## TASK INSTRUCTIONS
Could you set down every line of the records below word for word, leaving out the pictures?
[RECORD EXCERPTS — start]
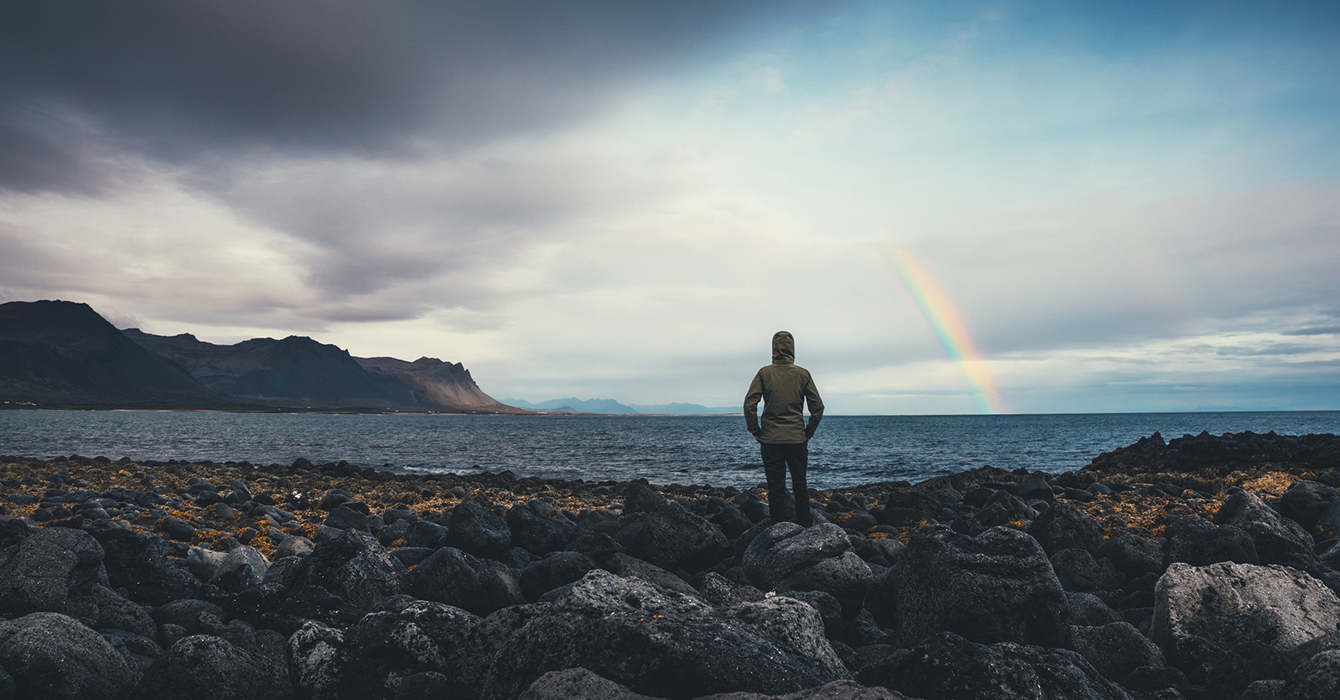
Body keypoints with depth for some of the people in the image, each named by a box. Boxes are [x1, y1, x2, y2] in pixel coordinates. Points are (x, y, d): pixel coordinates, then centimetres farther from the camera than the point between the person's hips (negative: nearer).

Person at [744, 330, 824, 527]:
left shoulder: (764, 373, -3)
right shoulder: (803, 374, 0)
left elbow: (749, 404, -9)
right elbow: (817, 407, -1)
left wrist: (756, 432, 0)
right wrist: (809, 433, 8)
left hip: (770, 440, -1)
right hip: (797, 440, 1)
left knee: (776, 489, 5)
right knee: (800, 487, 13)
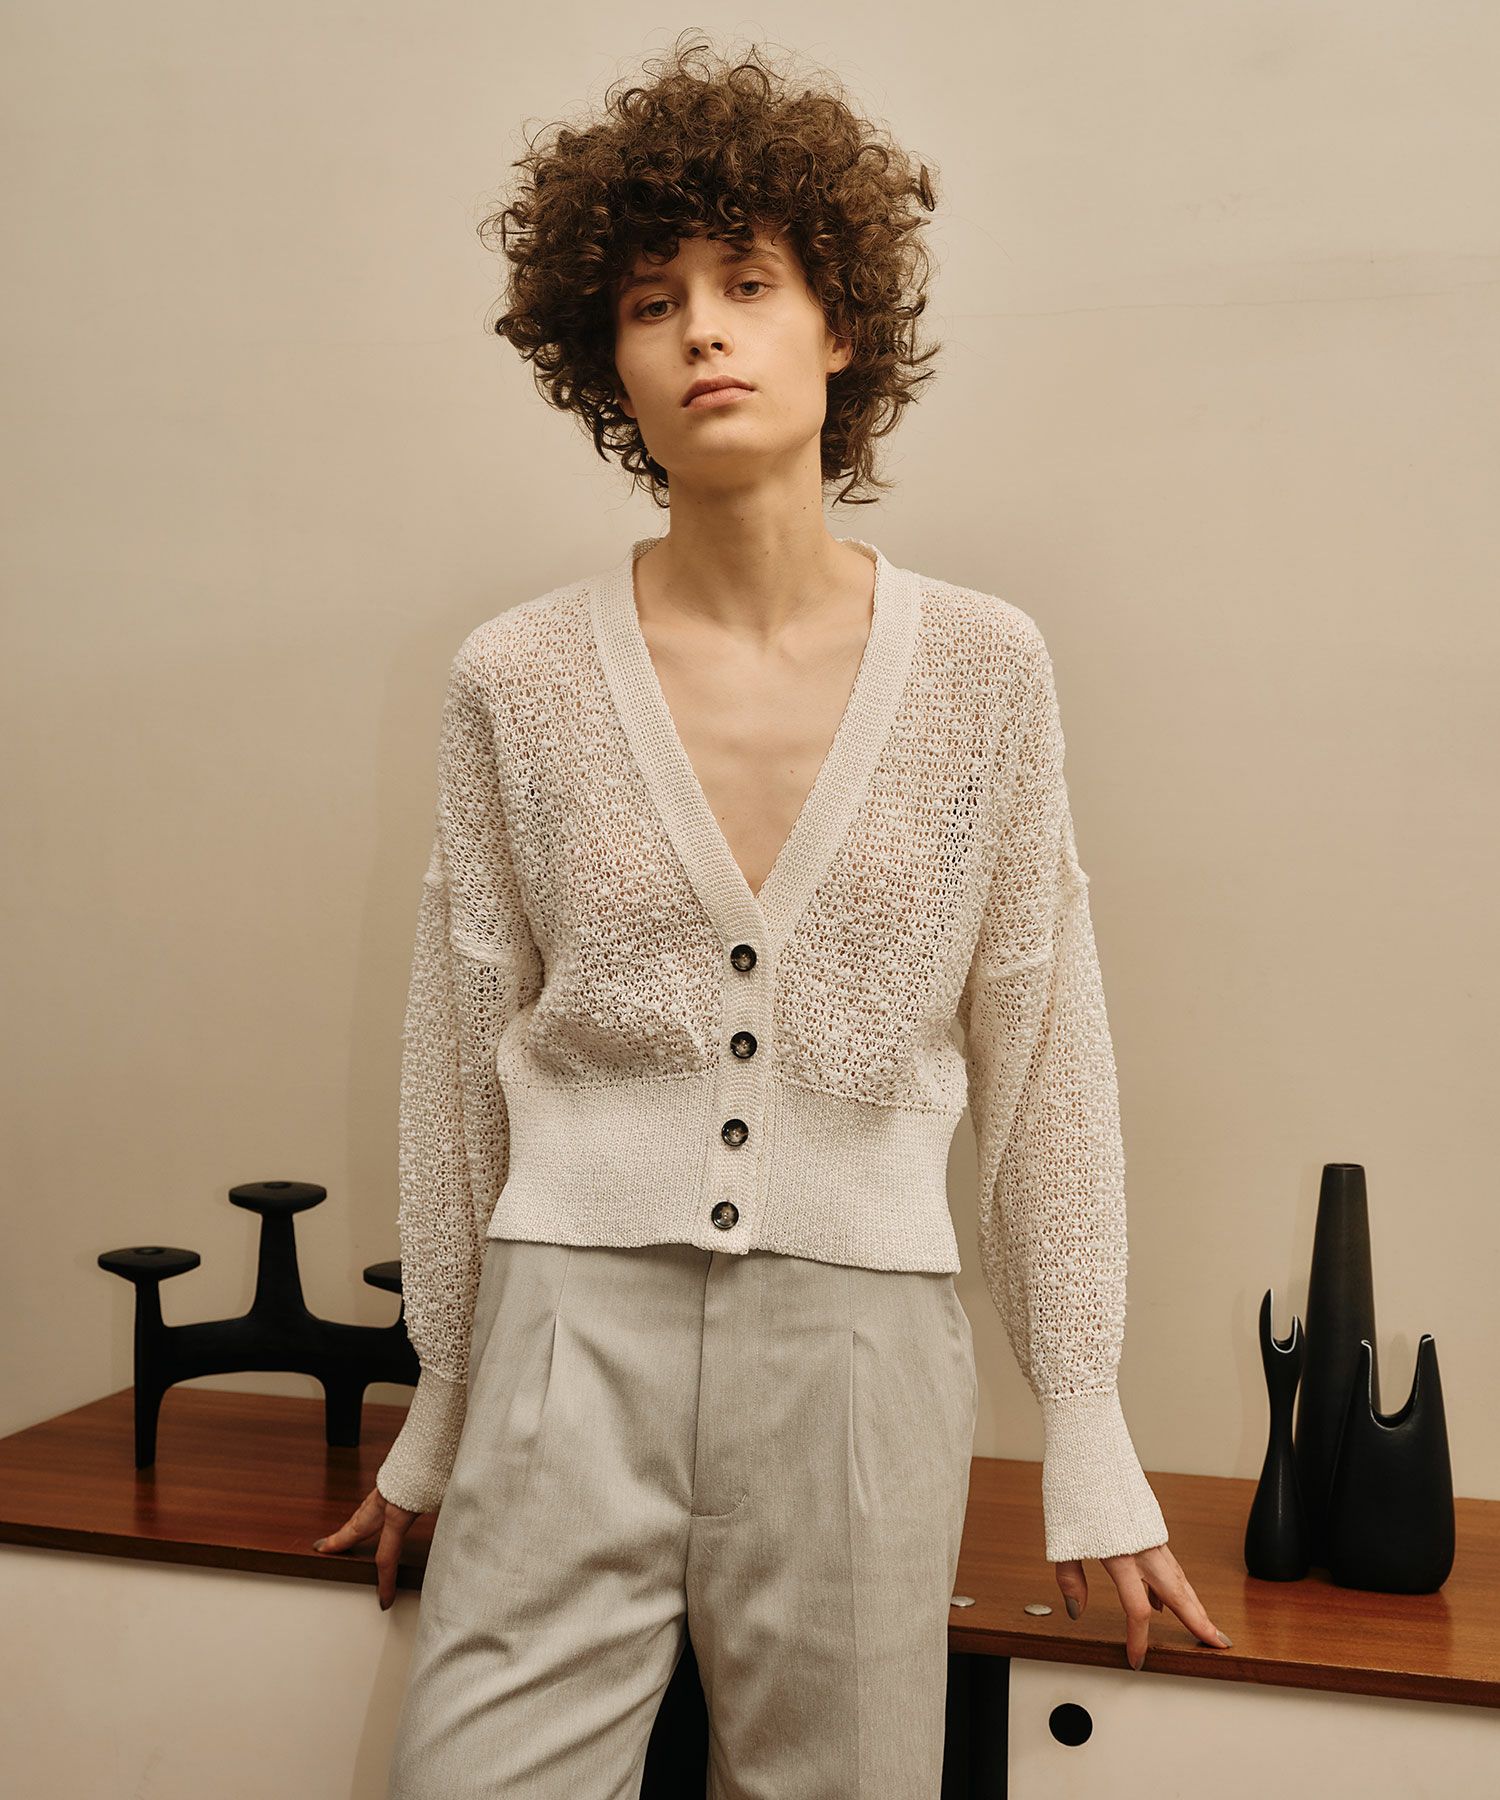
[RECORD EXCERPTS — finish]
## ANSWER TO THIS PROBLEM
Body keypoints with depth for some of the people in the image, each named by a box. Boxes are [x1, y1, x2, y2] in pixel coordinates. Points are (x, y, d): pixel coordinates, then centimetres farther from the camera than the point between the person's hips (negative: nearer).

Person at [744, 330, 824, 527]:
left shoulder: (764, 373, -3)
right shoulder: (803, 374, 0)
left elbow: (749, 404, -9)
right elbow: (817, 407, -1)
left wrist: (756, 432, 0)
right wrist: (809, 433, 8)
left hip: (770, 440, -1)
right hip: (797, 440, 1)
left knee: (776, 489, 5)
right knee: (800, 487, 13)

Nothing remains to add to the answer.